--- Belge Metni ---
══════════

Sarnıç sucuğunun evrensel bir şöhrete kavuşacağını ummazdım. Sucuğun kokusu New Jersey'de bir hamlet'e kadar gitmişse varın siz düşünün bu lezzetin değerini. Bu yüzden bu değerlerimizin farkına varıp değerlerimize daha çok sahip çıkmalıyız.

1 Mart 2020 Pazar

Pastane Sokağı

Mersin’de güzel, güneşli bir gün yaşanıyordu. Ne çok sıcak; ne de çok soğuk olan bu günün öğleden sonra diye tabir edilen zaman dilimindeydim. Öğlen yemeğimi yiyeli fazla olmamıştı. Hafif tokluk rehavetiyle çöken hafif bir uyku hali, bende mayışmış bir izlenim yaratmıştı. Bu durumumu göz önüne alarak, kendimi tatlı yemem gerekliliğine inandırdım. Bir pastanede yiyeceğim hafif bir tatlı, beni canlandırabilirdi.
Yenişehir’de bir sokakta tüm bu düşüncelerle yürürken burnuma vanilya kokuları geliyordu. Bu koku bir pastaneden mi geliyordu? Yoksa bende oluşan düşüncelerin psikolojik bir sanrısı mıydı? Bir müddet kokunun nerden geldiğini anlamaya çalıştım. Sonunda bu aromanın avare bir şekilde dolaştığım sokağın köşe başındaki pastaneden geldiğini anladım. Bu pastane, dış görünüşü itibariyle envai çeşit tatlılar, pastalar sunan bir mekân havasındaydı. Rafların nizam palası da ne kadar ciddi bir müessese olduğunu kanıtlar gibiydi. Derhal Kaplan’ı aradım. 1 saat sonra bir kahvede olan randevumuzu ricam sayesinde bu hoş pastaneye aldırdım.
- Alo. Kaplan nerdesin? Göçmen civarında bir pastane keşfettim.
- Mutfaktayım baboş. Eğitim veriyordum. İş, yeni bitti.
- 1 saat sonra buraya gel de, bu pastaneye gidelim.
- Yevmiyemi bekliyorum. Tamam gelirim.

══════════

--- Verilen Bilgiler ---

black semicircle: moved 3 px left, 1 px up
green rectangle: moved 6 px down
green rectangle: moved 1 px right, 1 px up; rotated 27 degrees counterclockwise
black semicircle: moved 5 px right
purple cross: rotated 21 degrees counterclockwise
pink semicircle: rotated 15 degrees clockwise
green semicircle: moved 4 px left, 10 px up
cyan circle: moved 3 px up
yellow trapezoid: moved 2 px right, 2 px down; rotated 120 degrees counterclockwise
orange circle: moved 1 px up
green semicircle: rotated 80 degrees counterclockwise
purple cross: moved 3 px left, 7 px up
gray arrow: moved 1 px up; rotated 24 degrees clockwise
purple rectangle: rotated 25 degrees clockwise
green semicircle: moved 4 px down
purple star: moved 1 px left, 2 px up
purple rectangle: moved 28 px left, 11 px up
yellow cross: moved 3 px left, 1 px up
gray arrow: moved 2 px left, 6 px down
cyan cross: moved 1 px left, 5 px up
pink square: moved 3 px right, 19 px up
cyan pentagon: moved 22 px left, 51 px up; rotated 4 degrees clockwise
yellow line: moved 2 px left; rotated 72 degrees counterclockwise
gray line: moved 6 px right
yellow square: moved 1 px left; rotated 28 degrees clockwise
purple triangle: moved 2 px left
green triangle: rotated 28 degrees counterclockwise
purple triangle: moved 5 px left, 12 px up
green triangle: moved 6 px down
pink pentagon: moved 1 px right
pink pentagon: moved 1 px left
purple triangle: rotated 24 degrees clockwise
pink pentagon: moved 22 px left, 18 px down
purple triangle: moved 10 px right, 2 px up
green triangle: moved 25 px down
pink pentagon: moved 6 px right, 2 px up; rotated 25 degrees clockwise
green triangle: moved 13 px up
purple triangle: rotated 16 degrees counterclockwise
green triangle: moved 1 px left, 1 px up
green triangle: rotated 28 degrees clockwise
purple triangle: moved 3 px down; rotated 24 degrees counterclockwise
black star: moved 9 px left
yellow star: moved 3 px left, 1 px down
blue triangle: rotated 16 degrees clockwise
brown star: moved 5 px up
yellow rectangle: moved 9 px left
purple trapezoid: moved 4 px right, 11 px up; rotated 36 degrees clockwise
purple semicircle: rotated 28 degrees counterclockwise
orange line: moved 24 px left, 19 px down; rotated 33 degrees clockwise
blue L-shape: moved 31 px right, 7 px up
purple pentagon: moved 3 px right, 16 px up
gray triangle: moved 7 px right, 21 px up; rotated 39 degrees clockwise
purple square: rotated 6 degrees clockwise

══════════

--- Yönerge 1 ---
Şu ifadelerin Pastane Sokağı metniyle uyuşup uyuşmadığını belirleyin: (a) Anlatıcı, öğle yemeğini yiyeli çok zaman geçmemişti. (b) Vanilya kokusu sokaktaki bir fırından geliyordu. (c) Kaplan telefonda mutfakta olduğunu söylüyor. Her ifade için evet ya da hayır deyin ve karara götüren sözleri metinden aynen alıntılayın.
--- Yönerge 2 ---
Pastane Sokağı metninden bir bölümü aynen yineleyin: "Yenişehir’de bir sokakta" sözleriyle başlayın, "hoş pastaneye aldırdım." sözlerinden sonra durun.
--- Yönerge 3 ---
Pastane Sokağı metnine göre anlatıcı neden tatlı yemesi gerektiğine karar verir? Bir ile üç cümle arasında açıklayın.

--- Tam Yanıt 1 ---
(a) Evet: "Öğlen yemeğimi yiyeli fazla olmamıştı."
(b) Hayır: "Sonunda bu aromanın avare bir şekilde dolaştığım sokağın köşe başındaki pastaneden geldiğini anladım."
(c) Evet: "Mutfaktayım baboş."

--- Tam Yanıt 2 ---
Yenişehir’de bir sokakta tüm bu düşüncelerle yürürken burnuma vanilya kokuları geliyordu. Bu koku bir pastaneden mi geliyordu? Yoksa bende oluşan düşüncelerin psikolojik bir sanrısı mıydı? Bir müddet kokunun nerden geldiğini anlamaya çalıştım. Sonunda bu aromanın avare bir şekilde dolaştığım sokağın köşe başındaki pastaneden geldiğini anladım. Bu pastane, dış görünüşü itibariyle envai çeşit tatlılar, pastalar sunan bir mekân havasındaydı. Rafların nizam palası da ne kadar ciddi bir müessese olduğunu kanıtlar gibiydi. Derhal Kaplan’ı aradım. 1 saat sonra bir kahvede olan randevumuzu ricam sayesinde bu hoş pastaneye aldırdım.

--- Tam Yanıt 3 ---
Anlatıcı, öğle yemeğinden kısa süre sonra hafif tokluğun verdiği rehavetle uykulu ve mayışmış hissediyordu. Bu durumu göz önüne alarak, bir pastanede yiyeceği hafif bir tatlının kendisini canlandırabileceğini düşündü.